■ ABOUT THIS TASK:
In the passage on the Penn State scandal, which students are the Penn State Football Camps I and II designed for?

■ QUOTED PASSAGE:
By now I’m sure you’ve heard all about the horrifying scandal involving Jerry Sandusky and the Penn State Football program. Former Athletic Director Tim Curley was arraigned for failing to make a report of suspected child abuse under Pennsylvania’s Child Protective Services Law. Legendary head coach Joe Paterno was not charged, but because Paterno never notified authorities about what he heard, a legitimate question remains if prosecutors could still technically charge him under this same statute. Let’s take a look at the statute itself and find out.
§ 6311. Persons required to report suspected child abuse
(a) A person who, in the course of employment, occupation or practice of a profession, comes into contact with children shall report or cause a report to be made in accordance with section 6313 (relating to reporting procedure) when the person has reasonable cause to suspect, on the basis of medical, professional or other training and experience, that a child under the care, supervision, guidance or training of that person or of an agency, institution, organization or other entity with which that person is affiliated is a victim of child abuse, including child abuse by an individual who is not a perpetrator.
Question: Is Joe Paterno “A person who, in the course of employment…comes into contact with children?”
Analysis: I think it’s pretty safe to say Joe Paterno is a person, although he apparently did not act like a very good one at any point during this entire ordeal. Paterno has been involved with the Penn State Football Camp for years. The camp website states: “Penn State’s Football Camps I and II are designed for students entering grades eight through 12 next fall. High school graduates are not eligible to enroll.” The standard “comes into contact” seems very low to me. It seems pretty clear Paterno meets this due to his continuous involvement with these camps.
Question: Did Paterno have “reasonable cause to suspect” that a “child under the care of an organization with which he was affiliated” was a victim of child abuse?

Saved data entries:
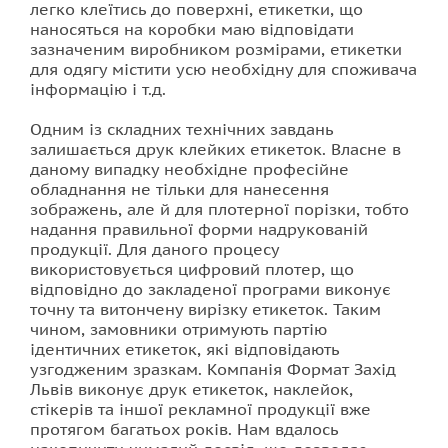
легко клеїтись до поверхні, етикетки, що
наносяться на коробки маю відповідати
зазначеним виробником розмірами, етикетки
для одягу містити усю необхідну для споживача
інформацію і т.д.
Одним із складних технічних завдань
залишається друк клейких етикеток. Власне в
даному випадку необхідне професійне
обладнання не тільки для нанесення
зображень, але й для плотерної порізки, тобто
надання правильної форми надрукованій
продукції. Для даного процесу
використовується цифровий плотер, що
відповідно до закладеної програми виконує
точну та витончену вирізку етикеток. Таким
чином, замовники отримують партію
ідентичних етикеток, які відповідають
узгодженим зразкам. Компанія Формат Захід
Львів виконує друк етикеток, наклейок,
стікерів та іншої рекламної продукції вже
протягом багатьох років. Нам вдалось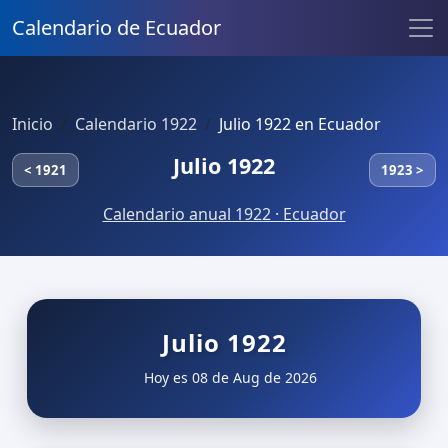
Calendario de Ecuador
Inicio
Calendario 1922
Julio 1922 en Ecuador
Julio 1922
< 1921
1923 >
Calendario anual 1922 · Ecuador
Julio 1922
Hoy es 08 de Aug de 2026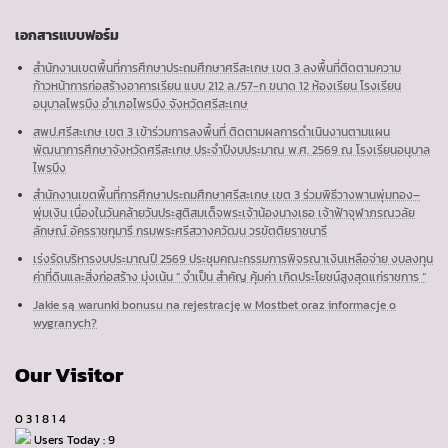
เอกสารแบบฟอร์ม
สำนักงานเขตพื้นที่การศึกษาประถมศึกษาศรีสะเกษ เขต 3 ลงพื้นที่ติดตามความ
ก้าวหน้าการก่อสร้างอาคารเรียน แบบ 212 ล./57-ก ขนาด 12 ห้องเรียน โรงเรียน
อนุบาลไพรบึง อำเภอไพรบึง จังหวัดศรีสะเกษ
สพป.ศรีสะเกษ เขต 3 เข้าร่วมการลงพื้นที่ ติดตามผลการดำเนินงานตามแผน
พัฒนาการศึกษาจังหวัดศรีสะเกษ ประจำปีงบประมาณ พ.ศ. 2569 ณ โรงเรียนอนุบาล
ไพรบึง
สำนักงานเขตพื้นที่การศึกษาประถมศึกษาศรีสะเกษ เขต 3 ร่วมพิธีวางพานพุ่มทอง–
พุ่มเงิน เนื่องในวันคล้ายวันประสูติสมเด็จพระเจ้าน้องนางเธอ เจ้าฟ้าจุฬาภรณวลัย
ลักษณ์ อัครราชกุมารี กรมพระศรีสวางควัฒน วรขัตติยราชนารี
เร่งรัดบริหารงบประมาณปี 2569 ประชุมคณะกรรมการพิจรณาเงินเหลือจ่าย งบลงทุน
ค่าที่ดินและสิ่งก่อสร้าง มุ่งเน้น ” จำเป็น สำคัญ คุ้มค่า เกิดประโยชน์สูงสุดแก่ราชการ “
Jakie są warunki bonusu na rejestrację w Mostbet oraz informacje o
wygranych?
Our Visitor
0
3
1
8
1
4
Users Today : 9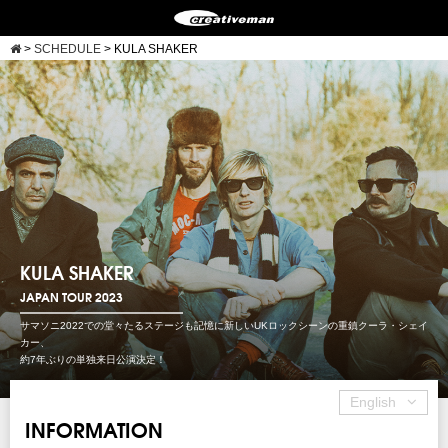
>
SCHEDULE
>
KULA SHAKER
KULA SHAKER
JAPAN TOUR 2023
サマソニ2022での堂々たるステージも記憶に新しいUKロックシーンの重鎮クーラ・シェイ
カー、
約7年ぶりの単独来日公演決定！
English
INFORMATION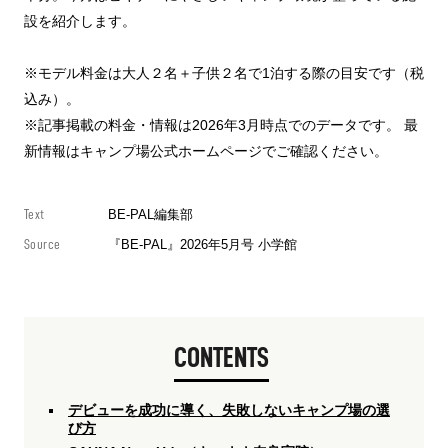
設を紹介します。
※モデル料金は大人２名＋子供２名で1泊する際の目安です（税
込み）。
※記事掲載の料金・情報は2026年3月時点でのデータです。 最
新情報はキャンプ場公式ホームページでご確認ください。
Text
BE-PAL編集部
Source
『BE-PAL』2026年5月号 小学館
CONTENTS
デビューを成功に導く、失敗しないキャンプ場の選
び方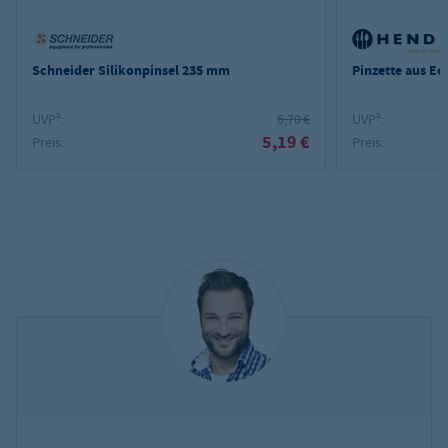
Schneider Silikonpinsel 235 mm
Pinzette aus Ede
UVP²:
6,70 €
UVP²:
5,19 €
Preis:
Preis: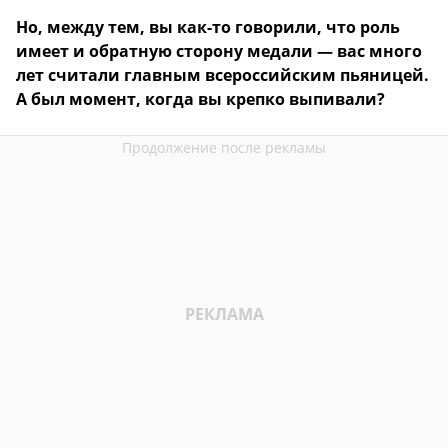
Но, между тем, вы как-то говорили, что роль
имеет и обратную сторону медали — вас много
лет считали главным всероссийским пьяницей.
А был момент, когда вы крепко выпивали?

■ OUTPUT:
Students entering grades eight through 12 next fall.